Here, we have four blocks of code:

  • First, we mark the current cell as visited. More precisely, we add the index of the current cell in the list that we defined earlier;
  • Second, we get the list of neighbors of the current cell, and filter out those that were already visited. We then draw a random neighbor from that list if there is one;
  • If there is no such neighbor, we choose a random neighbor;
  • Finally, we determine the decision that leads to the neighbor we selected.

Contrary to random_2.py, we now need a preprocessing function. Therefore, we need to change the main a bit as follows:

if __name__ == "__main__":

    # Map the function to the character
    players = [{"name": "Random 3", "preprocessing_function": preprocessing, "turn_function": turn}]

    # Customize the game elements
    config = {"maze_width": 15,
              "maze_height": 11,
              "mud_percentage": 0.0,
              "nb_cheese": 1,
              "trace_length": 1000}

    # Start the game
    game = PyRat(players, **config)
    stats = game.start()

    # Show statistics
    print(stats)

Your turn to work!

A first improvement of random_3.py

Now, let’s work on a new improvement of random_3.py. Please copy-paste it into a new random_4.py file.

While it improves random_2.py, there is still something that feels wrong with random_3.py. Indeed, when no unvisited neighbor exists, it just behaves like random_2.py. Therefore, if by no chance it enters an area where it visits everything, it will be stuck into that area for long.
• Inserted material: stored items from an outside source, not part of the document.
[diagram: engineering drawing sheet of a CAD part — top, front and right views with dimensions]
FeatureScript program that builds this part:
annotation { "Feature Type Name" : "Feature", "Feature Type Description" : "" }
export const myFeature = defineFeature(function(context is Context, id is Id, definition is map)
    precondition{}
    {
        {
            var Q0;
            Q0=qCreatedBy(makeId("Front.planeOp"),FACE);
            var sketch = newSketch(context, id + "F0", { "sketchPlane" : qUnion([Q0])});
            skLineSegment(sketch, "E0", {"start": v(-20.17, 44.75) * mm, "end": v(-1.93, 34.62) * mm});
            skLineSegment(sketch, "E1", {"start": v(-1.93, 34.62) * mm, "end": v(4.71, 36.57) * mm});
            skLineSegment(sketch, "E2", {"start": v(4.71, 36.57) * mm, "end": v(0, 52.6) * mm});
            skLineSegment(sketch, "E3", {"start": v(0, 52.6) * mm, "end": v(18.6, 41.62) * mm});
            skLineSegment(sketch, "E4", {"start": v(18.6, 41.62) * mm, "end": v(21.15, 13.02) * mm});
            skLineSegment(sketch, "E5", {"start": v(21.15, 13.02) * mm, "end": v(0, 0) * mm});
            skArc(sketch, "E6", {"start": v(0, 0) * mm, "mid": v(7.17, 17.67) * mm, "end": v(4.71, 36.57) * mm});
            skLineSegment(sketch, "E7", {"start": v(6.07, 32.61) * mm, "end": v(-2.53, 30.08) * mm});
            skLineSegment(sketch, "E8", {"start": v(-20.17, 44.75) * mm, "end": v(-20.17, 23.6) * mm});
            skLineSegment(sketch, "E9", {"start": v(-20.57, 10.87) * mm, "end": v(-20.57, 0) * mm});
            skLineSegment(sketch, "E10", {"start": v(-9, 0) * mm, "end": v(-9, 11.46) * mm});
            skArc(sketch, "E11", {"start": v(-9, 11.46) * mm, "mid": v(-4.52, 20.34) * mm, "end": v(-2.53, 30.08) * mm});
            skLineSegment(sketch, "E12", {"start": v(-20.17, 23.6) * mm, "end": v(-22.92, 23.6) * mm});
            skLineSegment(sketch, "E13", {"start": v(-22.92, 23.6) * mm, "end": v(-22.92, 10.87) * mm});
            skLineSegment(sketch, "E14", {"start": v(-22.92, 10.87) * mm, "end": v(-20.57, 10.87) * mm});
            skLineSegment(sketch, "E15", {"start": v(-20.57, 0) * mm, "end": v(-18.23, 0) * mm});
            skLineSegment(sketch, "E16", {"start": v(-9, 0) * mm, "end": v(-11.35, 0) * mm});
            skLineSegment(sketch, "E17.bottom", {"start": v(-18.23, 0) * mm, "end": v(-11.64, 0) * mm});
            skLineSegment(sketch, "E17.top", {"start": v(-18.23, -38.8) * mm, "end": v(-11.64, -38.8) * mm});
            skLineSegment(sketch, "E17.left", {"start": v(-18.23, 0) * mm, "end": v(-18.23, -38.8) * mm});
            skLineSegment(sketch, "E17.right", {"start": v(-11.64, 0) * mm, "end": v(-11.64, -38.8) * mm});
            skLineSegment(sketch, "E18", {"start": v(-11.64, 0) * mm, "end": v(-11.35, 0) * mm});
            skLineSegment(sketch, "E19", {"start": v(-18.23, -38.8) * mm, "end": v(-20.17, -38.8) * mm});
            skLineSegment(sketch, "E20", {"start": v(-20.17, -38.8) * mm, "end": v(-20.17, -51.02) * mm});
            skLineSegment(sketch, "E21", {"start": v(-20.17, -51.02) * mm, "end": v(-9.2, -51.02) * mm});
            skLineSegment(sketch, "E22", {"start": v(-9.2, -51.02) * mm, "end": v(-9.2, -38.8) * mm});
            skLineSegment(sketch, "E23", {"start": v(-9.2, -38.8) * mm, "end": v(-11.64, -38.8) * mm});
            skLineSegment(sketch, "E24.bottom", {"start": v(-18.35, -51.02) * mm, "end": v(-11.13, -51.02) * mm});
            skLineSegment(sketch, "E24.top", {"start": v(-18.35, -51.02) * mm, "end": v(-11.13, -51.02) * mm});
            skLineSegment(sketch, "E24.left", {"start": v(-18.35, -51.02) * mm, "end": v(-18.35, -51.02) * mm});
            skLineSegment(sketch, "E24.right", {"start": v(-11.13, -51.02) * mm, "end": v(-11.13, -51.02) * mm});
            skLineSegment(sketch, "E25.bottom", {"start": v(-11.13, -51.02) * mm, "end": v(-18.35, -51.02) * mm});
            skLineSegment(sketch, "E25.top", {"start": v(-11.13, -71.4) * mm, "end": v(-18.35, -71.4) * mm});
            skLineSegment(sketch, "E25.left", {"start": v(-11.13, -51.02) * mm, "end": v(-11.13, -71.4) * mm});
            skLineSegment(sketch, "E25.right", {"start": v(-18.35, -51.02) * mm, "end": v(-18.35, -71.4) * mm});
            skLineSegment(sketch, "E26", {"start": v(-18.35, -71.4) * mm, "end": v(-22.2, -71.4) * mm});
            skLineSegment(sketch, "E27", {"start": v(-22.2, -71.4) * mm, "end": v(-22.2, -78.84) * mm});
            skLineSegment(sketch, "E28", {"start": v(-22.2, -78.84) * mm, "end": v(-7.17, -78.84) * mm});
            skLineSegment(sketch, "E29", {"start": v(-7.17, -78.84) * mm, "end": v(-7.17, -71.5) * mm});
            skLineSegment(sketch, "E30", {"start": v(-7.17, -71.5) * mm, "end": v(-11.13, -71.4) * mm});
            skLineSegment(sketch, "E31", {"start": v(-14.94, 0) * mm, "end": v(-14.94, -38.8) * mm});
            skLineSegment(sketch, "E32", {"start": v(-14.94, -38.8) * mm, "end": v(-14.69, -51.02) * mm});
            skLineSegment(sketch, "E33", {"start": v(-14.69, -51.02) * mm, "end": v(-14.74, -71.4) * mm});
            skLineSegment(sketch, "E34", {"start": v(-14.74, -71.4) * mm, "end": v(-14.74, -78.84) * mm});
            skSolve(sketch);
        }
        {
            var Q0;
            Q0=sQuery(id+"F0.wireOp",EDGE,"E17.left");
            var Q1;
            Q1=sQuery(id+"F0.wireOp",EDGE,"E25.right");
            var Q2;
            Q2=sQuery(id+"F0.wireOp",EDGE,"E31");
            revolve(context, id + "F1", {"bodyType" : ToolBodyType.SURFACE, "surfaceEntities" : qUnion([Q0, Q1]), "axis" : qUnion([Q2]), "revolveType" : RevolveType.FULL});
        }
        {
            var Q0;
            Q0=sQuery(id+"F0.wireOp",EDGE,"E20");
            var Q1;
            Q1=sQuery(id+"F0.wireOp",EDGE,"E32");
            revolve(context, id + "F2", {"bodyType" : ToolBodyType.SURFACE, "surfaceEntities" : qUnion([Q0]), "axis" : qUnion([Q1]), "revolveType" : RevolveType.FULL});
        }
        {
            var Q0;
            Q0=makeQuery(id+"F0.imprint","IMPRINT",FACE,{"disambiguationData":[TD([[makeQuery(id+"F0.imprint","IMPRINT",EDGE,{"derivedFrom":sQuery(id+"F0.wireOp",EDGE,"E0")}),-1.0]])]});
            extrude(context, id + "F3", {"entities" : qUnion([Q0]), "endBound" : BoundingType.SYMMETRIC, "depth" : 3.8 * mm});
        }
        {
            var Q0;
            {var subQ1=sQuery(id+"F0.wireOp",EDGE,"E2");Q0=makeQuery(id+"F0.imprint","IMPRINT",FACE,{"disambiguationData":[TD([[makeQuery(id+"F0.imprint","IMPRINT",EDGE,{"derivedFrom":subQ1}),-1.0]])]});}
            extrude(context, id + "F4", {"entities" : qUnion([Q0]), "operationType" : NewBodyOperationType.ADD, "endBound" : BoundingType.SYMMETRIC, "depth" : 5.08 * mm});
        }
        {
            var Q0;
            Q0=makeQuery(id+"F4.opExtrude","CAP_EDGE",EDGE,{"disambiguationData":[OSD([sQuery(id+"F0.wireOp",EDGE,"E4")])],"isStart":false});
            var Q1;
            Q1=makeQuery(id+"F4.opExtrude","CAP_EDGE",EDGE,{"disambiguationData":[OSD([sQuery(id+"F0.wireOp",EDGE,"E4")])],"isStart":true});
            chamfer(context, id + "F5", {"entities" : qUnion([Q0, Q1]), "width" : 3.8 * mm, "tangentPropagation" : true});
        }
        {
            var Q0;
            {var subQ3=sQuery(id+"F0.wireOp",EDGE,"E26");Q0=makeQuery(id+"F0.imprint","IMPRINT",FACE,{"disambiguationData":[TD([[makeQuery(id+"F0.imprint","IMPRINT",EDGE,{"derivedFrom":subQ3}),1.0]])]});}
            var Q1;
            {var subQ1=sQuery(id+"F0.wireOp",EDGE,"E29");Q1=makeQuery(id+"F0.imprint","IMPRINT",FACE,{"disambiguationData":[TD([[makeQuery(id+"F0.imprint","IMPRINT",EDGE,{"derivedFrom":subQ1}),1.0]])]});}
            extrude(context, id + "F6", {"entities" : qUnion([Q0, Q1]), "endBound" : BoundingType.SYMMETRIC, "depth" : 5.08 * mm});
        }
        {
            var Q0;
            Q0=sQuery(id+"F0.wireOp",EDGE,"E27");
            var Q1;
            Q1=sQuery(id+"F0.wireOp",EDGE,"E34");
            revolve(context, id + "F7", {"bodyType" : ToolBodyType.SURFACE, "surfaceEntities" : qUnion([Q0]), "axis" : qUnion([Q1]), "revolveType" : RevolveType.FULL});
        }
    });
To avoid this, a simple trick is to remember the trajectory (either the series of locations, or the series of actions) that we have taken. Then, if no unvisited neighbor exists, we can just go back on our steps until we find a previously visited cell with still unvisited neighbors (typically a crossroad).

Hint: when coding random_4.py, you may need to extract an element from a list. Here is the official documentation page on lists.

Too easy? Here is a more challenging task

If you succeed coding random_4.py too early, you can try to improve it again. If you struggle on random_4.py, it’s ok if you skip this part. For those who wish to continue, let’s copy random_4.py into a new random_5.py file.

We are going to add a small preprocessing step. The maze may have a lot of dead ends, that are no use exploring (unless they contain a cheese). It could be interesting to update the maze description to remove these cells.

Propose a simple methodology that will transform the maze variable in the preprocessing function, so that it does not contain useless dead ends anymore. Do not forget to save your result in the memory so that you can use that new maze during the turns instead of the regular one.

Comparing algorithms

OK, we have spent some time working on new strategies for improving the random_1.py program, but does that mean they indeed work better?

What could you do to answer this question?

Note: We have written a slightly more complete page on the website about statistics. Have a look at it, you may find interesting information.